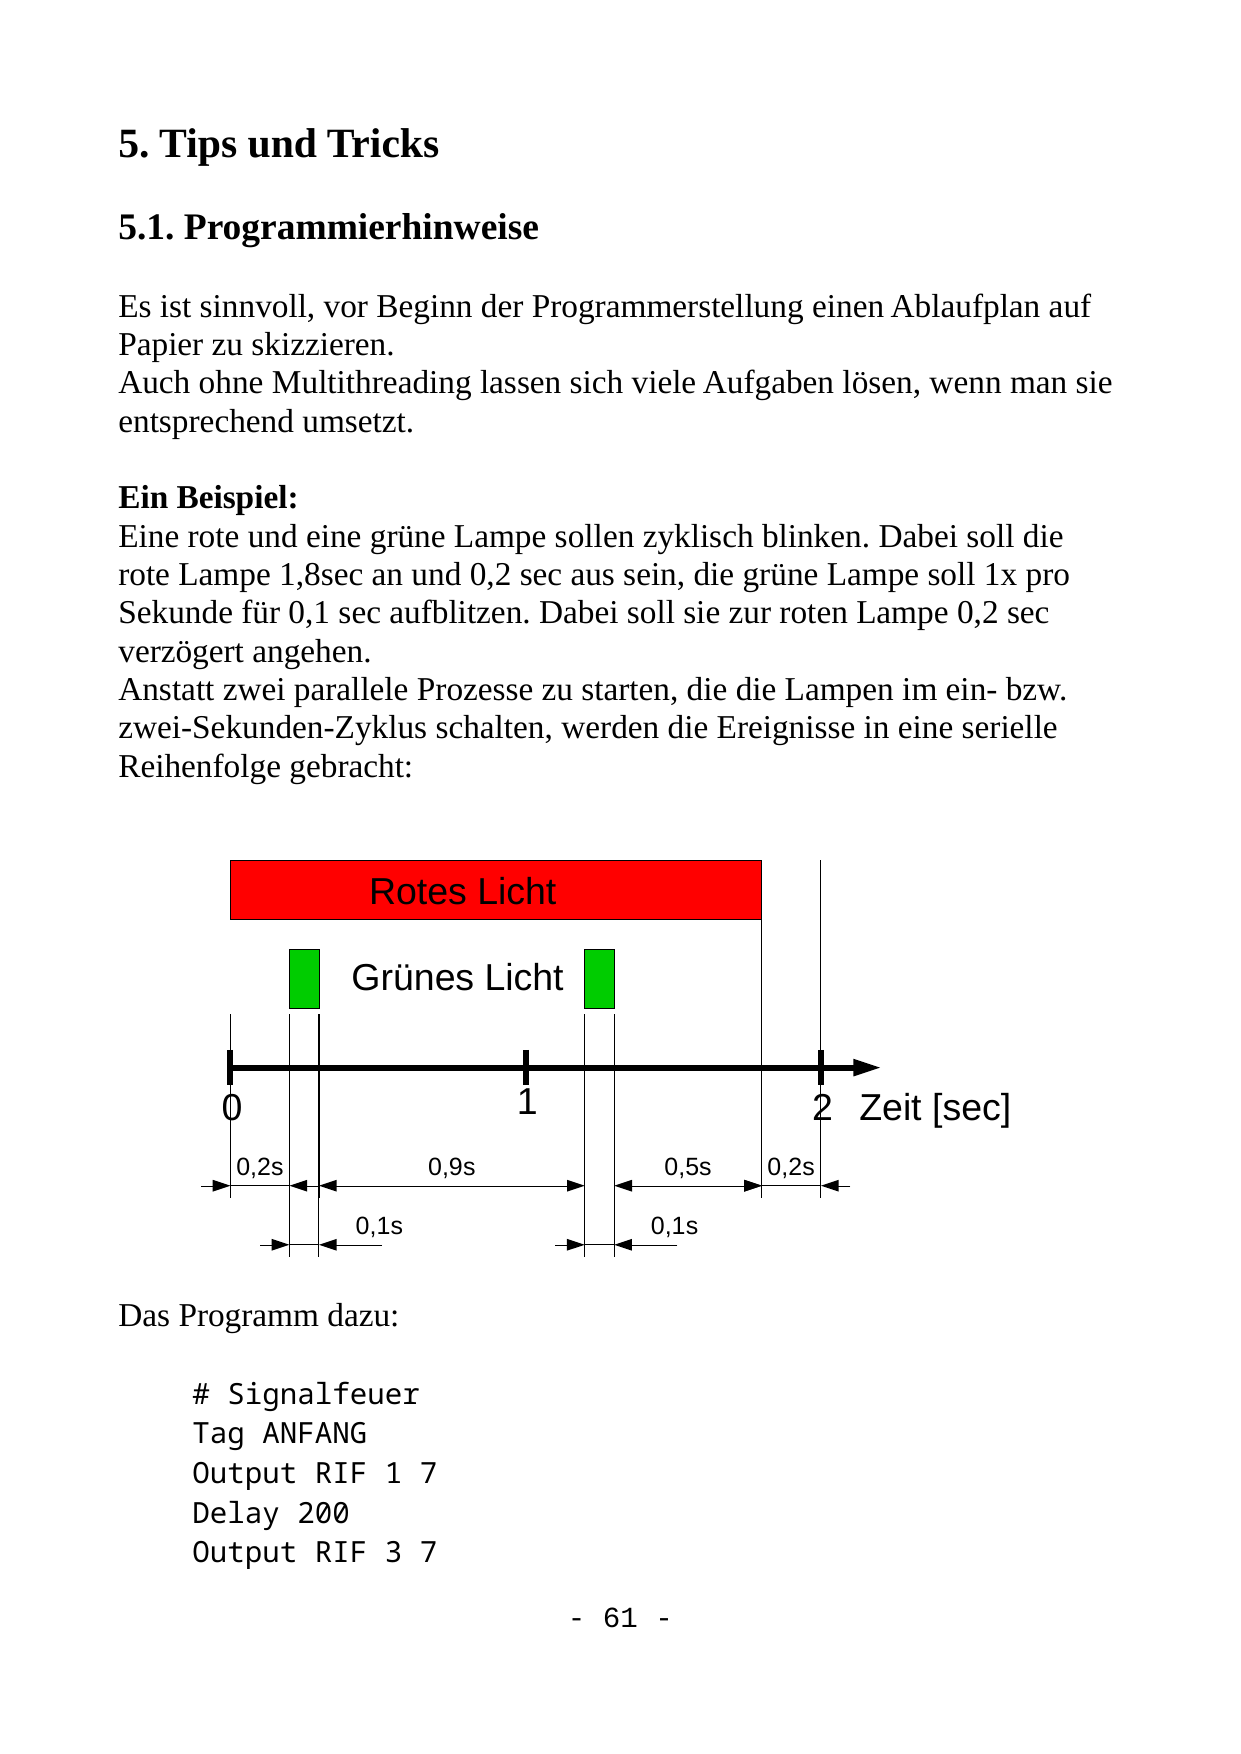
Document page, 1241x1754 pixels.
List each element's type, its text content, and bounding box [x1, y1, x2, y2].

text Tag ANFANG Output RIF 1 7 Delay 200 Output RIF 3 7 [118, 1413, 1122, 1571]
text Auch ohne Multithreading lassen sich viele Aufgaben lösen, wenn man sie entsprechend umsetzt. [118, 362, 1122, 439]
text Anstatt zwei parallele Prozesse zu starten, die die Lampen im ein- bzw. zwei-Sekunden-Zyklus schalten, werden die Ereignisse in eine serielle Reihenfolge gebracht: [118, 669, 1122, 784]
text # Signalfeuer [118, 1373, 1122, 1413]
text Das Programm dazu: [118, 1295, 1122, 1333]
text Ein Beispiel: [118, 477, 1122, 516]
text 5.1. Programmierhinweise [118, 204, 1122, 247]
text Eine rote und eine grüne Lampe sollen zyklisch blinken. Dabei soll die rote Lampe 1,8sec an und 0,2 sec aus sein, die grüne Lampe soll 1x pro Sekunde für 0,1 sec aufblitzen. Dabei soll sie zur roten Lampe 0,2 sec verzögert angehen. [118, 516, 1122, 669]
text 5. Tips und Tricks [118, 118, 1122, 166]
text Es ist sinnvoll, vor Beginn der Programmerstellung einen Ablaufplan auf Papier zu skizzieren. [118, 286, 1122, 362]
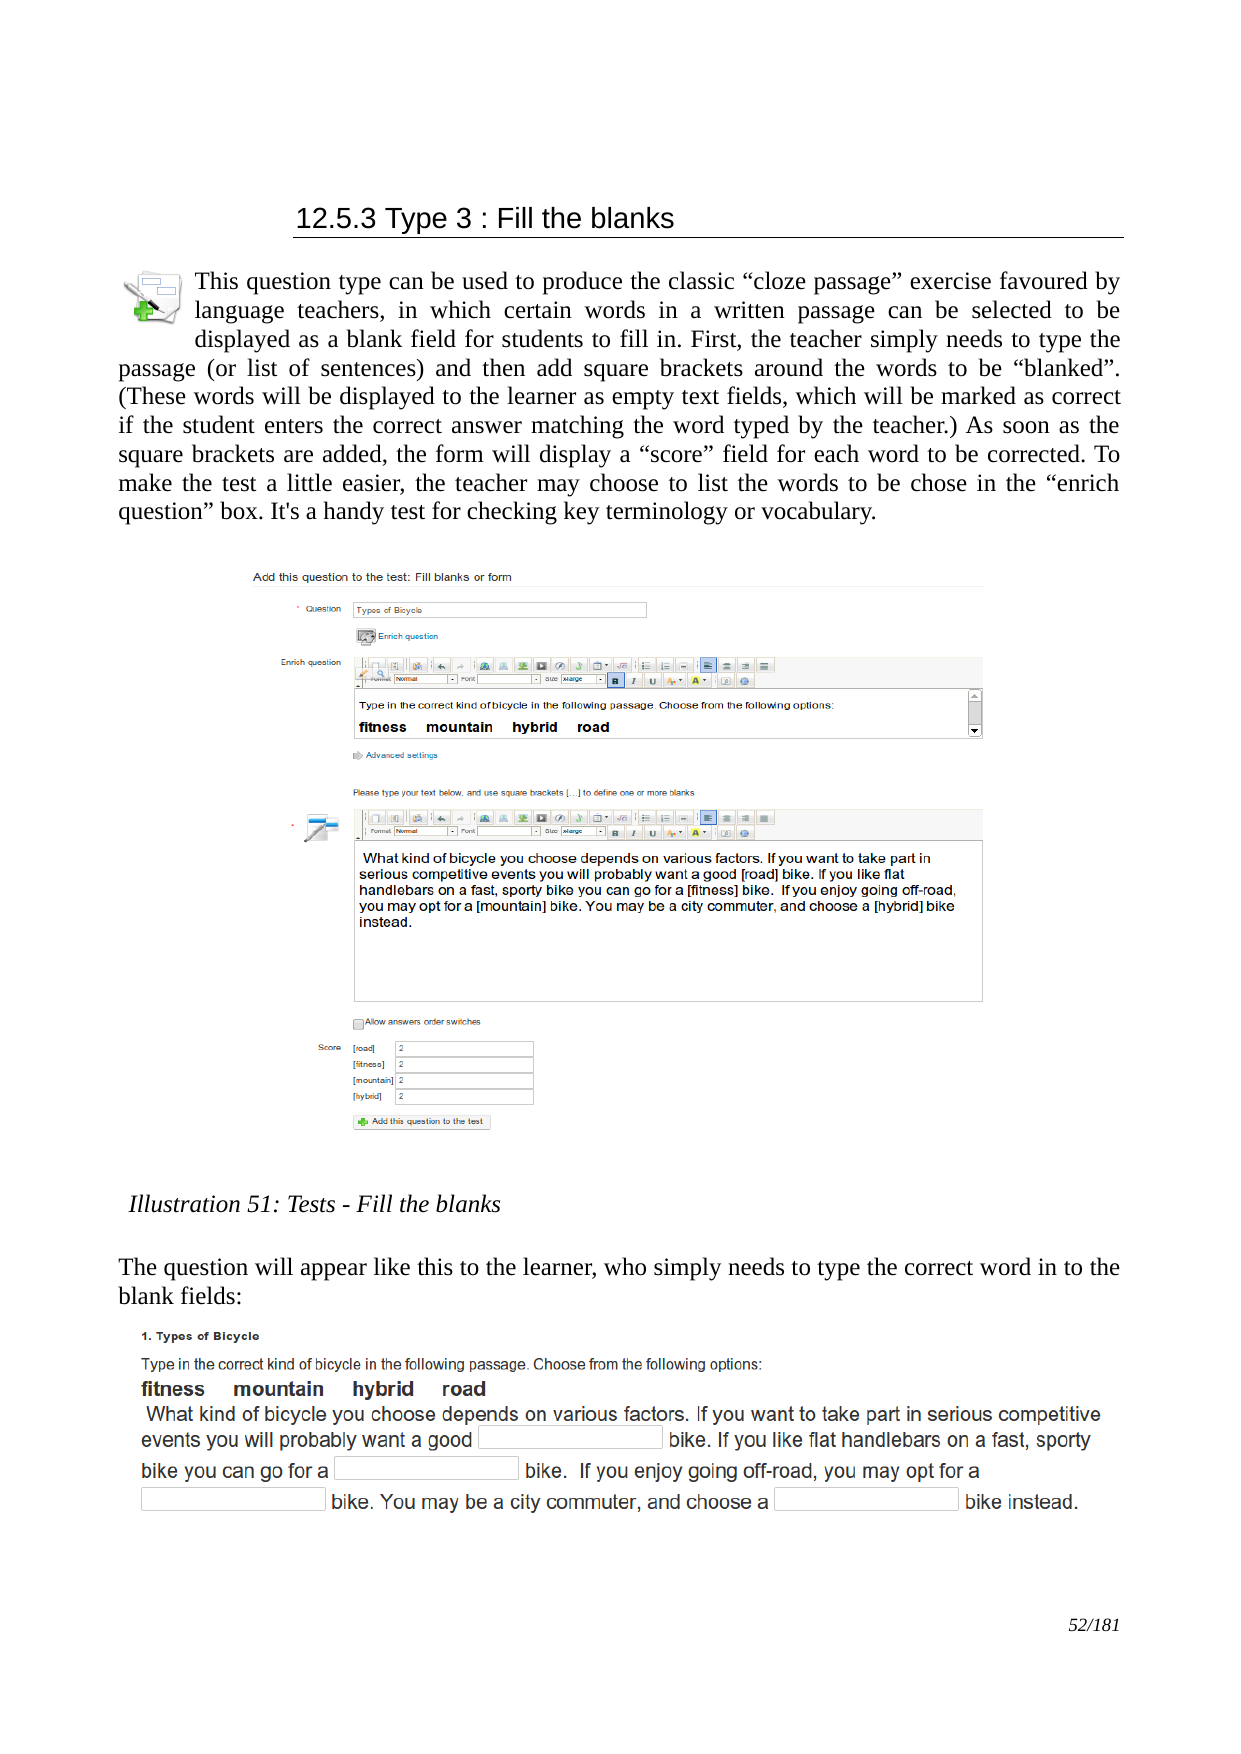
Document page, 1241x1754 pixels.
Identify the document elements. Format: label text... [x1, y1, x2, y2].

text Illustration 51: Tests - Fill the blanks [128, 1189, 1129, 1218]
text The question will appear like this to the learner, who simply needs to type the correct word in to the blank fields: [118, 1252, 1122, 1310]
picture [123, 266, 183, 326]
picture [118, 1322, 1123, 1531]
picture [238, 566, 1029, 1136]
subtitle Type 3 : Fill the blanks [293, 201, 1124, 237]
text This question type can be used to produce the classic “cloze passage” exercise favoured by language teachers, in which certain words in a written passage can be selected to be displayed as a blank field for students to fill in. First, the teacher simply needs to type the passage (or list of sentences) and then add square brackets around the words to be “blanked”. (These words will be displayed to the learner as empty text fields, which will be marked as correct if the student enters the correct answer matching the word typed by the teacher.) As soon as the square brackets are added, the form will display a “score” field for each word to be corrected. To make the test a little easier, the teacher may choose to list the words to be chose in the “enrich question” box. It's a handy test for checking key terminology or vocabulary. [118, 266, 1122, 525]
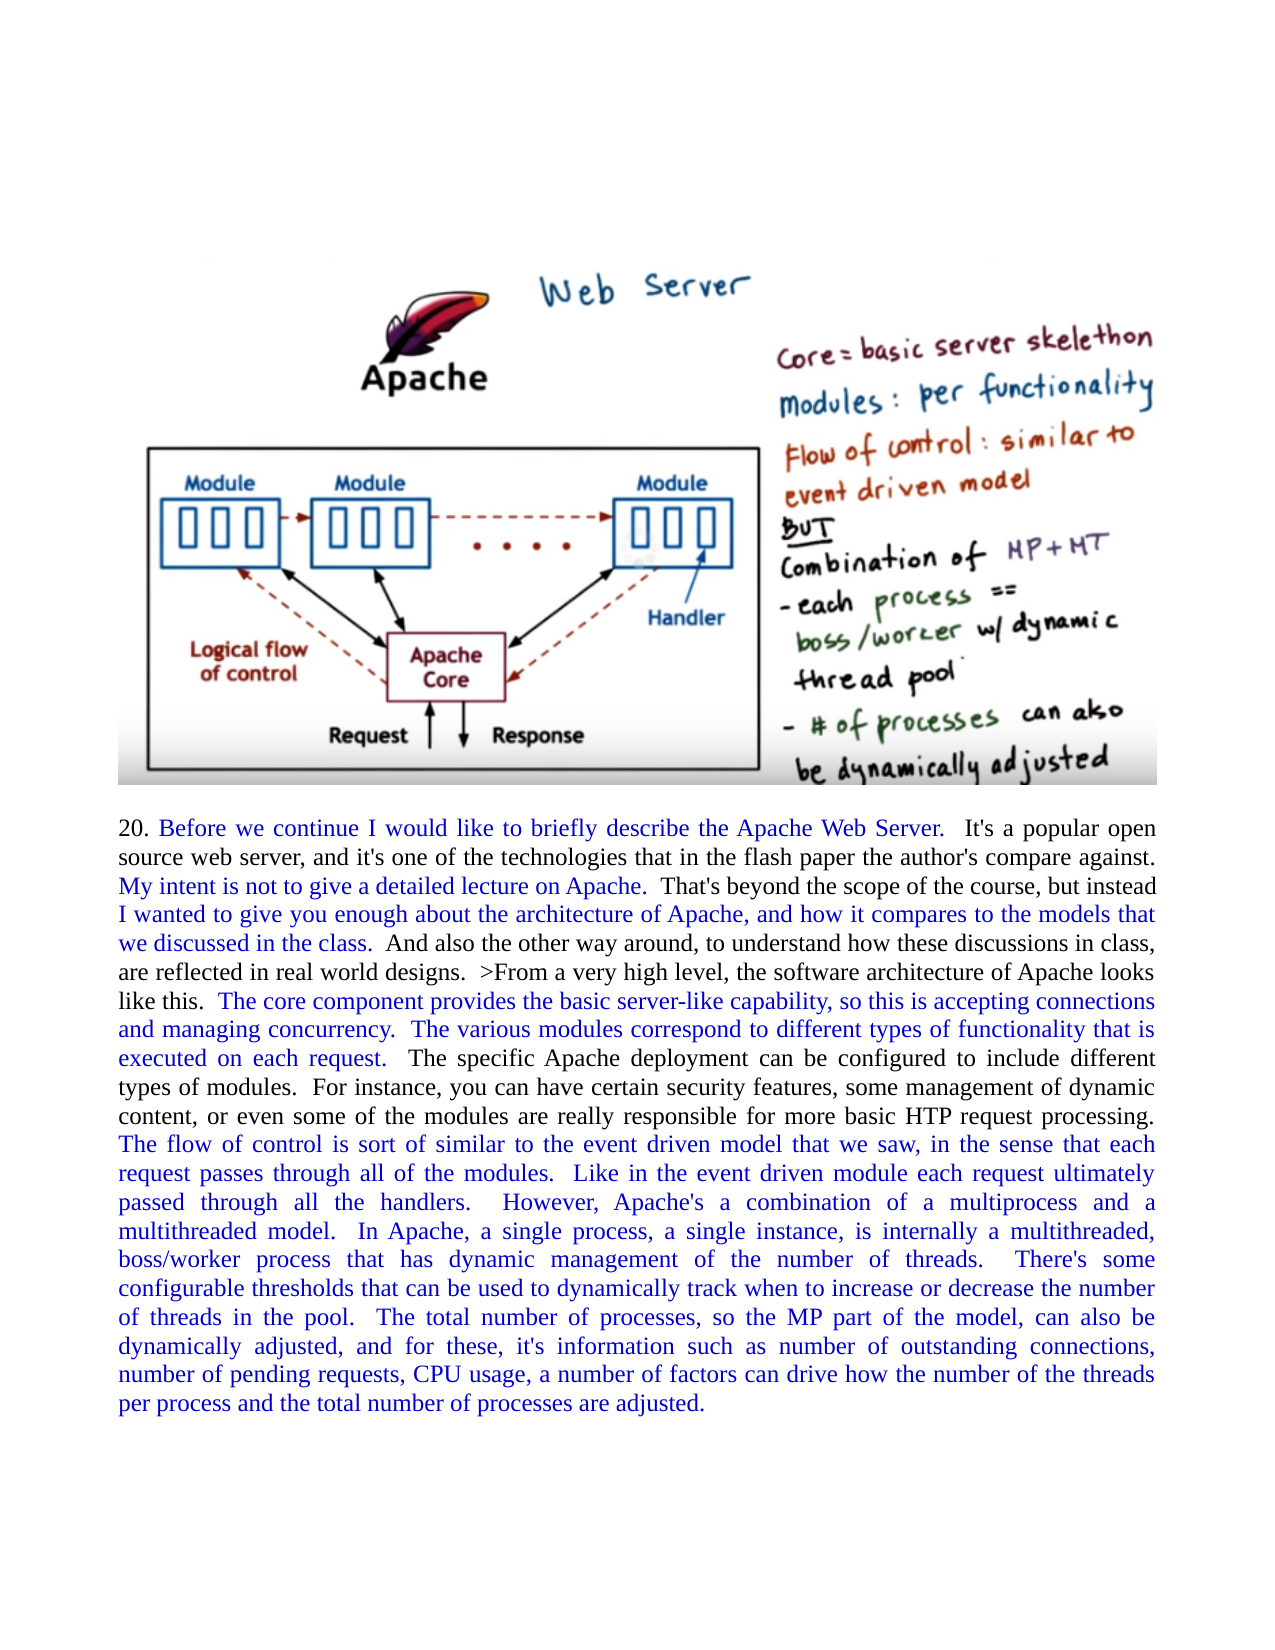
::::::::
*GIVEN EXERCISE*: Swap "Fill the blanks" for "Fill in the blanks" in all the data above and give the lines again, with everything else unchanged. Leave the pictures out of your answer.

*COMPLETED TASK*:
Document page, 1241x1754 pixels.
List each element's type, its text content, and bounding box [x1, y1, x2, y2].

text Tag ANFANG Output RIF 1 7 Delay 200 Output RIF 3 7 [118, 1413, 1122, 1571]
text Auch ohne Multithreading lassen sich viele Aufgaben lösen, wenn man sie entsprechend umsetzt. [118, 362, 1122, 439]
text Anstatt zwei parallele Prozesse zu starten, die die Lampen im ein- bzw. zwei-Sekunden-Zyklus schalten, werden die Ereignisse in eine serielle Reihenfolge gebracht: [118, 669, 1122, 784]
text # Signalfeuer [118, 1373, 1122, 1413]
text Das Programm dazu: [118, 1295, 1122, 1333]
text Ein Beispiel: [118, 477, 1122, 516]
text 5.1. Programmierhinweise [118, 204, 1122, 247]
text Eine rote und eine grüne Lampe sollen zyklisch blinken. Dabei soll die rote Lampe 1,8sec an und 0,2 sec aus sein, die grüne Lampe soll 1x pro Sekunde für 0,1 sec aufblitzen. Dabei soll sie zur roten Lampe 0,2 sec verzögert angehen. [118, 516, 1122, 669]
text 5. Tips und Tricks [118, 118, 1122, 166]
text Es ist sinnvoll, vor Beginn der Programmerstellung einen Ablaufplan auf Papier zu skizzieren. [118, 286, 1122, 362]
Document page, 1241x1754 pixels.
Identify the document elements. Format: label text... [x1, y1, x2, y2].

text Illustration 51: Tests - Fill in the blanks [128, 1189, 1129, 1218]
text The question will appear like this to the learner, who simply needs to type the correct word in to the blank fields: [118, 1252, 1122, 1310]
picture [123, 266, 183, 326]
picture [118, 1322, 1123, 1531]
picture [238, 566, 1029, 1136]
subtitle Type 3 : Fill in the blanks [293, 201, 1124, 237]
text This question type can be used to produce the classic “cloze passage” exercise favoured by language teachers, in which certain words in a written passage can be selected to be displayed as a blank field for students to fill in. First, the teacher simply needs to type the passage (or list of sentences) and then add square brackets around the words to be “blanked”. (These words will be displayed to the learner as empty text fields, which will be marked as correct if the student enters the correct answer matching the word typed by the teacher.) As soon as the square brackets are added, the form will display a “score” field for each word to be corrected. To make the test a little easier, the teacher may choose to list the words to be chose in the “enrich question” box. It's a handy test for checking key terminology or vocabulary. [118, 266, 1122, 525]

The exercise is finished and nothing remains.